Joe Biden has endlessly attacked the economy that Donald Trump built as rewarding wealth over work, even though before the pandemic it had achieved record-low unemployment, large job growth for minorities, a robust stock market, low interest rates and historic reductions in poverty.
“You’re going to need to start to reward work again, not just wealth," Biden said in a typical attack a few months back.
But left unspoken in the Biden team's political attacks is an irrefutable fact: The Democrat and his closest advisers personally fared extremely well during the Trump years, with some raking in millions each, according to financial disclosure reports newly filed with the Office of Government Ethics.
Biden himself saw an historic rise in income and net worth, scoring at least $16.7 millions in income since Trump took office in 2017, or about three times what he and his wife Jill had made in the prior 20 years combined, his disclosure shows.

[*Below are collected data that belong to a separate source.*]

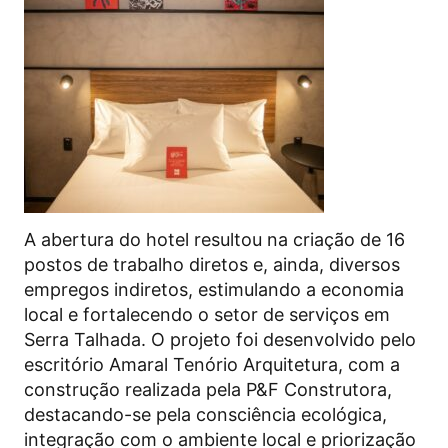
A abertura do hotel resultou na criação de 16
postos de trabalho diretos e, ainda, diversos
empregos indiretos, estimulando a economia
local e fortalecendo o setor de serviços em
Serra Talhada. O projeto foi desenvolvido pelo
escritório Amaral Tenório Arquitetura, com a
construção realizada pela P&F Construtora,
destacando-se pela consciência ecológica,
integração com o ambiente local e priorização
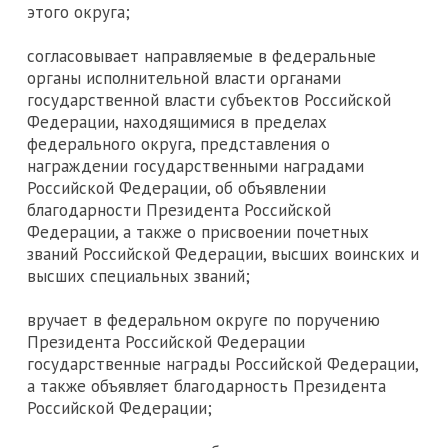
этого округа;
согласовывает направляемые в федеральные
органы исполнительной власти органами
государственной власти субъектов Российской
Федерации, находящимися в пределах
федерального округа, представления о
награждении государственными наградами
Российской Федерации, об объявлении
благодарности Президента Российской
Федерации, а также о присвоении почетных
званий Российской Федерации, высших воинских и
высших специальных званий;
вручает в федеральном округе по поручению
Президента Российской Федерации
государственные награды Российской Федерации,
а также объявляет благодарность Президента
Российской Федерации;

The former vice president also picked up a nifty second house, a beach estate in Rehoboth, Del., worth more than $2 million.

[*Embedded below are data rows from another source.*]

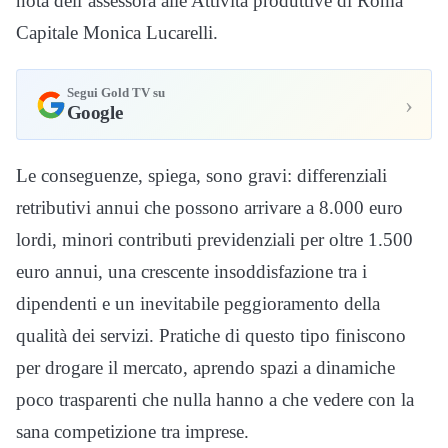
nota dell’assessora alle Attività produttive di Roma
Capitale Monica Lucarelli.
Segui Gold TV su
›
Google
Le conseguenze, spiega, sono gravi: differenziali
retributivi annui che possono arrivare a 8.000 euro
lordi, minori contributi previdenziali per oltre 1.500
euro annui, una crescente insoddisfazione tra i
dipendenti e un inevitabile peggioramento della
qualità dei servizi. Pratiche di questo tipo finiscono
per drogare il mercato, aprendo spazi a dinamiche
poco trasparenti che nulla hanno a che vedere con la
sana competizione tra imprese.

He wasn't alone in the high earning category among his team.
Janet Yellen, the former Federal Reserve chair chosen to be Treasury Secretary, reported this week she collected more than $7 million in speaking fees alone in 2019 and 2020 from major financial firms such as Citi and Goldman Sachs and tech giants including Google.
She had so much of Wall Street throwing her money that her proposed recusal statement identifying companies she will avoid entirely in policy decisions or that would require ethics waivers as Treasury boss runs five pages long.

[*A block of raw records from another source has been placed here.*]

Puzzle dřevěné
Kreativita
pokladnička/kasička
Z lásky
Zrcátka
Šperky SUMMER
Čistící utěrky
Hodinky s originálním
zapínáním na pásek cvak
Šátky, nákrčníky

The disclosure reports provide a rare window into how the Biden advisers cashed in during the Trump years with consulting, speeches, investments and positions after leaving the Obama administration.
In Washington, the path to riches is often called the "revolving door" as figures move back and forth between the government and private sector.
Antony Blinken, the man named by Biden to be Secretary of State, provided a textbook example. After leaving the State Department as the No. 2 official in 2017, according to his new OGE report, he scored relationships with a dozen different clients.
His consulting and business ranged from nearly $1.2 million in payments and between $1.75 million and $6.5 million in equity of distributions from his consulting firm called West Exec Advisors LLC.
He also secured $144,483 advising the Biden for President campaign, $134,021 for serving on the board of the investment firm Meridiam, nearly $80,000 in salary for teaching at the Penn Biden Center for Diplomacy, $21,666 for appearing on CNN, and $27,500 for a speech honorarium from Berskhire Partners.
Blinken also reported taking out a mortgage for a home valued at between $1 million and $5 million in 2018 with a Trump-era interest rate of just 3.5 percent. He also reported owning a loan stake from a 99-year lease of a property worth between $500,000 and $1 million.
Avril Haynes, slated to be America's first female Director of National Intelligence if Joe Biden becomes president on Jan. 20, reported she had seven separate sources of income over $5,000 each after leaving the Obama administration which landed her about $1 million since 2017.
That included $440,121 in income for teaching at Columbia University, $180,000 in consulting fees from the intelligence firm Palantir Technologies, $150,000 in consulting from Johns Hopkins University Applied Physics Lab, about $55,000 in consulting and finder's fees from Blinken's Westlake consulting firm, $54,000 for serving on Biden's transition team and $27,577 for service on Tikehau Capital's advisory board. Uber also paid her $13,000 for "participation in interview."
To put that in perspective, the median household income in America reported by the Census Bureau in September was $65,712.